Si l’on n’a pas eu le temps, à la veille de Chabbat, de retirer d’un vêtement neuf le fil de plastique attaché à l’étiquette de la fabrique, il est permis de couper ce fil pendant Chabbat. En effet, cette étiquette n’est pas collée au vêtement, si bien qu’elle n’est pas considérée comme cousue à lui[8].

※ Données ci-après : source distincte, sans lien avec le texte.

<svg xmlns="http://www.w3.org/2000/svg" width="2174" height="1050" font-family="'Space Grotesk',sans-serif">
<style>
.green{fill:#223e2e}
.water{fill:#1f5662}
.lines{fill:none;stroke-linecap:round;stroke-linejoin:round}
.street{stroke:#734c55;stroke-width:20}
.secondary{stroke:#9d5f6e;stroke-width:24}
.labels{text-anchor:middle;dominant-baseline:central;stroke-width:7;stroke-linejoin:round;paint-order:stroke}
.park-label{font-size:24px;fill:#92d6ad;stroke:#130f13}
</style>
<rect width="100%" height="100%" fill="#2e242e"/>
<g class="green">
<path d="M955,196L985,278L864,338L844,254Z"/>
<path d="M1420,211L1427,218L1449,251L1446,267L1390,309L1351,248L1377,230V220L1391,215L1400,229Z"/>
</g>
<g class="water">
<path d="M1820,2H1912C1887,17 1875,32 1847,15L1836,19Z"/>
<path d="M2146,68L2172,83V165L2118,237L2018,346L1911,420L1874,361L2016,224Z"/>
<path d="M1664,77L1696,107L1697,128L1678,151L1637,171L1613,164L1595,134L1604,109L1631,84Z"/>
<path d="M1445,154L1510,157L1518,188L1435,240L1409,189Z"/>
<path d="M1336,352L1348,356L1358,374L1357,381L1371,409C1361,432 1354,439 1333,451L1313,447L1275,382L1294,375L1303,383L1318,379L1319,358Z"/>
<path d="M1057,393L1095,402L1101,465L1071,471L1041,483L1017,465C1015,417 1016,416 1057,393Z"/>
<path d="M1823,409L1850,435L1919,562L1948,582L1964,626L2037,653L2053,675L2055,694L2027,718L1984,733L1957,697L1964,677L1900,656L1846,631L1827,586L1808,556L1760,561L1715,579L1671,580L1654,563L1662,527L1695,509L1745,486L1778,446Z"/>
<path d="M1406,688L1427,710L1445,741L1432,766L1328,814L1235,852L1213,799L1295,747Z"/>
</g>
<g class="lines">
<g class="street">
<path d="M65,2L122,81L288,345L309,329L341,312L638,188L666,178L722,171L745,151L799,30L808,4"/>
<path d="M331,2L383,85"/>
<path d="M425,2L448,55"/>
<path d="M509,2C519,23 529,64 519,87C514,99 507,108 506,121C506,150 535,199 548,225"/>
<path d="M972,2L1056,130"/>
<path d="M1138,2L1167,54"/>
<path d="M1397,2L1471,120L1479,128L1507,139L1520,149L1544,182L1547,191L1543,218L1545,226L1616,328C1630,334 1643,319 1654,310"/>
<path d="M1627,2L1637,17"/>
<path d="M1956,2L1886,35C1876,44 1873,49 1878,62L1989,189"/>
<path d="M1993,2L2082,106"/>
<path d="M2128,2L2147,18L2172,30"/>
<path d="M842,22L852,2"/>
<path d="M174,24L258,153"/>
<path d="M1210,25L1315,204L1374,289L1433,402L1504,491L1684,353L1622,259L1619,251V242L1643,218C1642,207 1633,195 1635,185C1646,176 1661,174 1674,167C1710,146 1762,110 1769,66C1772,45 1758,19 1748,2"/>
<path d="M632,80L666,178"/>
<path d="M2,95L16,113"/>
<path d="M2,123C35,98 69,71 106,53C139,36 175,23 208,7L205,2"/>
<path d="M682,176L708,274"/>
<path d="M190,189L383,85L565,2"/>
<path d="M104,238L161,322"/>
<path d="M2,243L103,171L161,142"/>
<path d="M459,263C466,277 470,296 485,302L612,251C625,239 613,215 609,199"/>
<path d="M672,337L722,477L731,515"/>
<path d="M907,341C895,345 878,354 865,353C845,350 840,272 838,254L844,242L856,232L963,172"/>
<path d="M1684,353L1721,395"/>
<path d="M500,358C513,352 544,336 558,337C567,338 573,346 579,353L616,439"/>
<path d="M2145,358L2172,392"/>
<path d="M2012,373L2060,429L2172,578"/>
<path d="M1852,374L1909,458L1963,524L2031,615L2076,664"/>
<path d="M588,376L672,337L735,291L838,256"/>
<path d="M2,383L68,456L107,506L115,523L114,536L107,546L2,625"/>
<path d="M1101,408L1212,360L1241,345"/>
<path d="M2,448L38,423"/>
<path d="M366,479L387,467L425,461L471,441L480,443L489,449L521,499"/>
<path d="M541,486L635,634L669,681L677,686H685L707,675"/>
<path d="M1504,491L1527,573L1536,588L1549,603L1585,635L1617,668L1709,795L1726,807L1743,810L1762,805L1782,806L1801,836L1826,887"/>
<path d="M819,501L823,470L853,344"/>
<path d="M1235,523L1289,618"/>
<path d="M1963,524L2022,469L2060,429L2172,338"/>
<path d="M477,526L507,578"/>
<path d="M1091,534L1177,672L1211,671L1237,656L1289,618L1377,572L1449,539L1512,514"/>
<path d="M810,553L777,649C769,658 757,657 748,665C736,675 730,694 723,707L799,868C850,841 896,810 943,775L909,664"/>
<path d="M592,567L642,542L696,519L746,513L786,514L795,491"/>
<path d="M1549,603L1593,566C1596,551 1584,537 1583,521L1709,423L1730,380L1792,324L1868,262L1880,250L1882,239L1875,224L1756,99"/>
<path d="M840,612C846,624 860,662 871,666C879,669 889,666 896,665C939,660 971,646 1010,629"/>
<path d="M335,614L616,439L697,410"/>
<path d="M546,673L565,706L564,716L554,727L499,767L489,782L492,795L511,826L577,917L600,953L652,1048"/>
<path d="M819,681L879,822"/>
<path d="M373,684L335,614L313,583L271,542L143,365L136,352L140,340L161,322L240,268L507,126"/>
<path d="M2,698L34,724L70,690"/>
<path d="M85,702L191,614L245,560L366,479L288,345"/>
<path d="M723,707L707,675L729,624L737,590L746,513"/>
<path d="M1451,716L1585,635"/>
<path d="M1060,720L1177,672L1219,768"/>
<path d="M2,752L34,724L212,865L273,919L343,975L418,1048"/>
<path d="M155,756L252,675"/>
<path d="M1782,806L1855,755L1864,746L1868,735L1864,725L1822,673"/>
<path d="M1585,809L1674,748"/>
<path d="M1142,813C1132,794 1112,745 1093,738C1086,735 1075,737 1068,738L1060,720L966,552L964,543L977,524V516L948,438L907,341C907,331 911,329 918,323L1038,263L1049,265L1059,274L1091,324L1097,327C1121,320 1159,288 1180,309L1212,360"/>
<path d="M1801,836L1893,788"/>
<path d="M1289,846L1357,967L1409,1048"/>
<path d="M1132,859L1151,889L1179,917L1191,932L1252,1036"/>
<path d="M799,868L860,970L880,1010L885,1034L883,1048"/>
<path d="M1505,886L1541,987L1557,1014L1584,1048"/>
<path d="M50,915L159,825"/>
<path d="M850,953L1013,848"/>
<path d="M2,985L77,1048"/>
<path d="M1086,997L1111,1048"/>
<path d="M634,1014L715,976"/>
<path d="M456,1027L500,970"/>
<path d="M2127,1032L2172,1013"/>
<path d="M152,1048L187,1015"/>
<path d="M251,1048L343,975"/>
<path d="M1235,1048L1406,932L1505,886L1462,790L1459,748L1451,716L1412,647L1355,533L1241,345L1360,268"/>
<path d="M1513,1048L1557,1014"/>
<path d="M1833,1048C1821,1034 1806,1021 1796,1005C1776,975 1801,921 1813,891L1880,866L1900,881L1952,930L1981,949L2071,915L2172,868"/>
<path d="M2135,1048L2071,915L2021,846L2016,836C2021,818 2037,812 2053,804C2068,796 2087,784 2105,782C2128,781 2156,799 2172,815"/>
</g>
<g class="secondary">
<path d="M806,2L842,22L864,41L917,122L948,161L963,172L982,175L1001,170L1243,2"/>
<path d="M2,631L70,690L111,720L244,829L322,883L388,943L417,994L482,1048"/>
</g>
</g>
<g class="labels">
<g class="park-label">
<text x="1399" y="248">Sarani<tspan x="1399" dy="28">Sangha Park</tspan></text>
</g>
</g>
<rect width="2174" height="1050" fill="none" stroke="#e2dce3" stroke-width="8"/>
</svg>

[8]. Selon le Béour Halakha 314, 8 ד »ה חותלות, il n’y a pas d’interdit toranique à déchirer un fil, car l’interdit toranique de déchirer ne s’applique que lorsque le propos est de recoudre ensuite ; les sages, quant à eux, ont également interdit de déchirer quand il n’y a pas d’intention de recoudre. Mais quand il s’agit d’un fil qu’il est impossible de coudre, les sages n’ont pas interdit de le déchirer.

 

En revanche, il est interdit de couper un fil qui dépasse d’un vêtement, car ce serait arranger le vêtement (ce qui se rattache à la mélakha consistant à donner à un ouvrage un dernier coup de marteau pour en achever la fabrication, maké bepatich). C’est ce qu’écrit le Menou’hat Ahava III 16, 8, contrairement à la position indulgente du Or’hot Chabbat 11, note 26.

 

Une étiquette agrafée à un vêtement par le blanchisseur, il est interdit de la retirer dans le cas où elle est à l’abri du regard. Mais si elle est apparente et que l’on n’ait pas l’habitude d’aller ainsi, il sera permis, en cas de nécessité, de s’appuyer sur ceux des décisionnaires qui estiment que ce n’est pas une attache permanente, et de la retirer (cf. Rama 317, 3, Michna Beroura 21, Ye’havé Da’at VI 24).

 

Ouvrir une lettre : les décisionnaires sont partagés quant au fait de savoir s’il est permis d’ouvrir une lettre pendant Chabbat, quand il y a une chance que s’y trouvent écrits des propos utiles au Chabbat, mais que l’enveloppe est fermée, rabat collé contre le corps de l’enveloppe. Pour le Peri ‘Hadach, le ‘Hayé Adam et le Michna Beroura 340, 41, c’est interdit, au titre de la défense de déchirer. Pour le Maharil, le Taz et le Maguen Avraham, c’est permis, car le collage n’a été fait que pour une durée limitée. En cas de nécessité, il est permis de l’ouvrir à condition d’abîmer l’enveloppe (‘Hazon Ich, Ye’havé Da’at VI 24).